• _Exercices_
A) Relevez toutes les villes nommées dans le texte sur le pacte germano-soviétique.
B) Veuillez recopier le passage du texte sur le pacte germano-soviétique compris entre « Mais Hitler réduit » et « le sera jamais. », ces deux extraits inclus.

• _Texte étudié_

Mais Hitler réduit cette manoeuvre à néant : le 20 août, il envoie un message personnel à Staline, de dictateur à dictateur. Le
Führer précise que la tension germano-polonaise est devenue intolérable, suggérant que la guerre va très bientôt se déchaîner, et qu'en conséquence le pacte devra être conclu le 22 ou le 23 août 1939. Cette démarche est habile, puisqu'elle met Staline au pied du mur. Impossible, pour lui, de se dérober, ou de s'abriter derrière Molotov. Il interprète le message hitlérien pour ce qu'il est : un ultimatum. Si le pacte n'est pas conclu dans les 72 heures, il ne le sera jamais.
Pourquoi Hitler était-il si pressé ? A mon avis, à cause de la réaction occidentale qu'il pouvait redouter dès le 19 août devant cet événement d'importance : la conclusion d'un accord commercial germano-soviétique. Un rapprochement aussi manifeste pouvait amener Londres et Paris à accélérer leurs démarches en vue d'un accord avec Moscou. Il fallait donc agir vite, prendre tout le monde de court.

• _Les données_

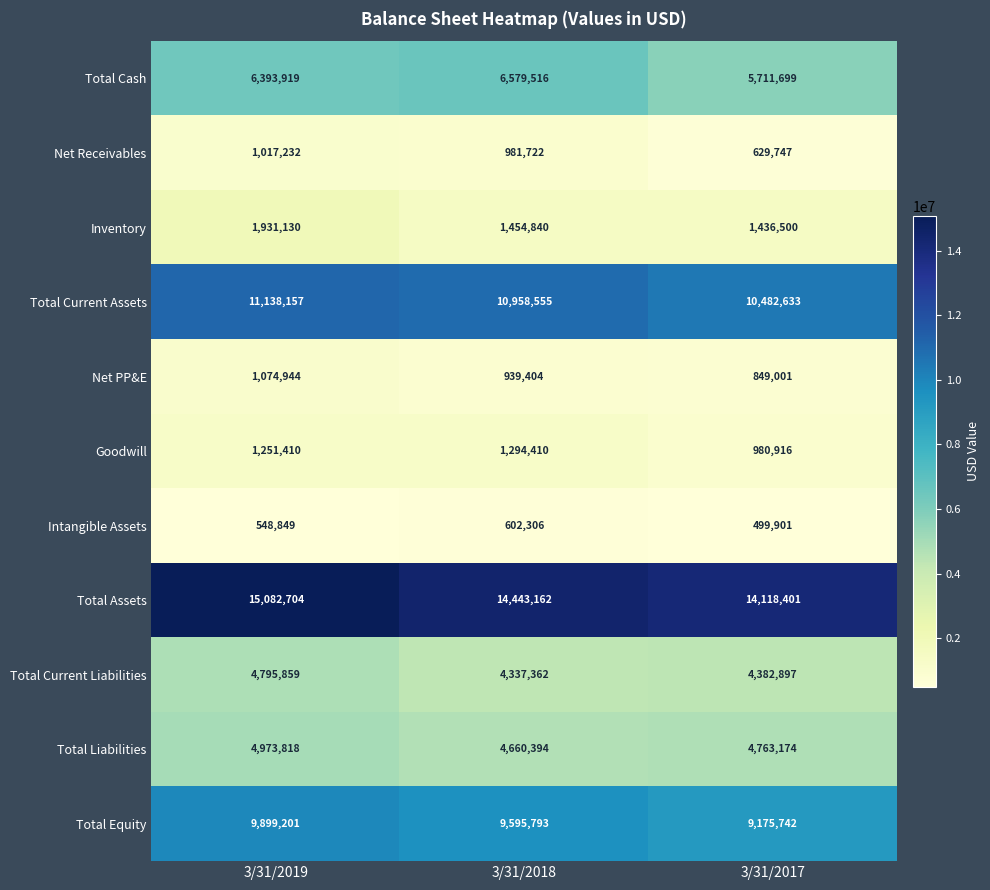

Which series has the widest spread of values?

Total Assets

• _Corrigé_
A) Londres, Paris, Moscou

B)
Mais Hitler réduit cette manoeuvre à néant : le 20 août, il envoie un message personnel à Staline, de dictateur à dictateur. Le
Führer précise que la tension germano-polonaise est devenue intolérable, suggérant que la guerre va très bientôt se déchaîner, et qu'en conséquence le pacte devra être conclu le 22 ou le 23 août 1939. Cette démarche est habile, puisqu'elle met Staline au pied du mur. Impossible, pour lui, de se dérober, ou de s'abriter derrière Molotov. Il interprète le message hitlérien pour ce qu'il est : un ultimatum. Si le pacte n'est pas conclu dans les 72 heures, il ne le sera jamais.